Organised as a means of observing LGBT Pride Month in June, the discussion sought to examine the position of rights of sexual minorities.
Speaking on the occasion, G. Jayalakshmi, deputy director, Social Welfare Directorate, said a welfare board for transgenders' was constituted in September 2008. It was thanks to this board, that several welfare schemes of the government were able to reach the target group, she said. District and State-level screening committees were constituted to screen the transgenders to provide them with identification cards, and so far, 2892 ID cards have been distributed to people who have come forward to screen themselves.
All those with ID cards could avail themselves of government schemes and welfare measures. Ration cards had been provided to a total of 1,238 persons, and 133 group houses were allotted to the transgender community, as part of the government scheme. As many as 482 were given land documents and 585 persons were given health insurance cards.
Members of the community were also receiving Old Age Pension, Ms. Jayalakshmi added. Circulars had been sent to government hospitals instructing staff to provide treatment with courtesy to members of the transgender community.

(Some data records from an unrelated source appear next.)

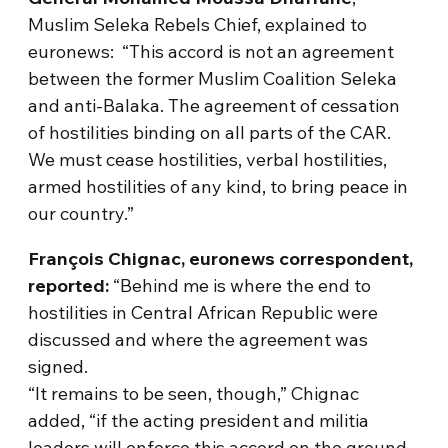
Muslim Seleka Rebels Chief, explained to
euronews: “This accord is not an agreement
between the former Muslim Coalition Seleka
and anti-Balaka. The agreement of cessation
of hostilities binding on all parts of the CAR.
We must cease hostilities, verbal hostilities,
armed hostilities of any kind, to bring peace in
our country.”
François Chignac, euronews correspondent,
reported:
“Behind me is where the end to
hostilities in Central African Republic were
discussed and where the agreement was
signed.
“It remains to be seen, though,” Chignac
added, “if the acting president and militia
leaders will enforce this accord on the ground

Salma, writer, and former chairperson of the Tamil Nadu Social Welfare Board, said the first step towards securing human rights of the community was the most important one. Once that step was taken, it would be easy to take the movement forward. Providing ID cards to the transgender community was a very symbolic gesture, but it also invests them with the sense of possession they failed to get as a member of the sexual minority groups.
While it is possible to find solutions to the problems of the individual, it was essential that society's perspective should change in order that true inclusion is possible.

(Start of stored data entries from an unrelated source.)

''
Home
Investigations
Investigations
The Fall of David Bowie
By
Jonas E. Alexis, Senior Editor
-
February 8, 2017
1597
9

Kalki Subramaniam, the first trans-sexual participant from the country in the US International Visitor Leadership Program, and director of Sahodari, recounted her experiences during her visit, studying human rights advocacy in the US.
The suffering of the transgender community could be compared with the privations that the Afro-American community had undergone in the past to seek their position in society.
Mathew Beh, US Consulate's Political Counsellor, recalled the Stonewall Inn riots of 1969 when the gay community protested police action against them in New York, tracing the origins of the Pride month.
It was important to remember those who lived in the past and had a more difficult time living, even as one celebrated the achievements of the present day, he added.
Messages from U.S. President Barack Obama, and Secretary of State Hillary Clinton were played out.